A rua dos bares

Escrevo esta crónica em véspera de feriado. Foi em 1544 que o Rei D. João III atribuiu a Grândola a Carta de Vila. O resto do país pode não saber nem imaginar, mas neste bocadinho de Portugal amanhã ninguém trabalha – e, portanto, hoje é noite de copos. 


às

Às vezes passam-se meses que não saio à noite. A vila é pequena. Quem correu os bares todos uma vez já viu tudo o que havia para ver. 

Se Lisboa tem a rua cor-de-rosa, Grândola sempre teve a rua dos bares. Segundo me contam os amigos, saudosos dos tempos da adolescência, a rua dos bares era uma espécie de Little Cais do Sodré, com a diferença de que os bares fechavam portas às duas da manhã. Hoje, esta rua já só tem três bares. E a porta de cada um deles é a entrada para um mundo diferente. 

O Bar da Vila reabriu com nova gerência e faz realmente lembrar o Viking do Cais do Sodré, mas com luzes vermelhas e menos espelhos. Também lhe falta a malta nova de todas as idades e estratos sociais, os estudantes, e – claro – os professores universitários. E a música rock dos anos 80. Em vez disso, tem kizomba. 

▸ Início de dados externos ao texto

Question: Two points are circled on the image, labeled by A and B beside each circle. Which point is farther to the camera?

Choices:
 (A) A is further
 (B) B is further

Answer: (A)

Mesmo na porta ao lado, na Adega, é dia de karaoke – que eu pensava estar fora de moda. Mas o karaoke, seja lá onde for, oferece sempre um espetáculo pitoresco. Porque onde há karaoke há artista. Há o bem vestido que, ciente das suas fragilidades vocais, esteve toda a semana a ensaiar ao espelho para depois impressionar alguma menina. Há o artista rejeitado – rejeitado, provavelmente, por todos os programas de televisão de aspirantes a ídolos musicais, mas que é famoso cá na terra, principalmente por ter pais abastados. E, claro, há o cantor de duche – que tem a certeza que devia mandar o repertório para, pelo menos, um dos programas de televisão, mas ainda não teve tempo. Até lá, entretém os amigos pondo toda a sua alma e desafinação em cada verso. 

Neste espaço de dois andares parcamente iluminado há um pouco de tudo. A um canto, uma bandeira de Portugal. Uma bola de espelhos pende do centro do teto. Também existem luzes de discoteca, mas apagadas. Estranhamente, esta é a casa da malta mais nova, que ora aparece toda aperaltada, ora vem de calças de fato de treino. 

O Kargas – ‘Toni’ para os amigos, por causa do nome do simpático barman – faz lembrar as casas de tapas de Barcelona. Tem o canal dos concertos e passa os jogos de futebol mais importantes, além de ter esplanada no Verão. Vende cerveja em copos de 15 centilitros e vinho a copo. Não tem tapas, mas tem petiscos, desde os tradicionais ovos com espargos até ao hamburguer de alheira. E como são servidos em convenientes minipratos, tanto dá para jantar como para comer qualquer coisa ao final da tarde. E é ideal para quem come pouco de cada vez, como eu. 

A geração dos trintas encontra-se toda aqui. E se perguntarem se não me aborreço de ir sempre ao mesmo sítio, respondo que não. Há ali uma familiaridade reconfortante. É como ter, por exemplo, um irish de eleição em Lisboa. Fica pertinho de casa, sabemos que somos bem atendidos, podemos ficar para jantar, a música não atrapalha a conversa, e há a probabilidade de encontrar lá os amigos sem nada combinado. 

Na porta imediatamente ao lado, um quarto bar abrirá portas em breve. Ninguém sabe o que vai sair dali, mas secretamente algumas pessoas fazem figas para que não tenha nem luzes vermelhas, nem raparigas com ar de precisarem de um bom bife, nem kizomba, nem karaoke.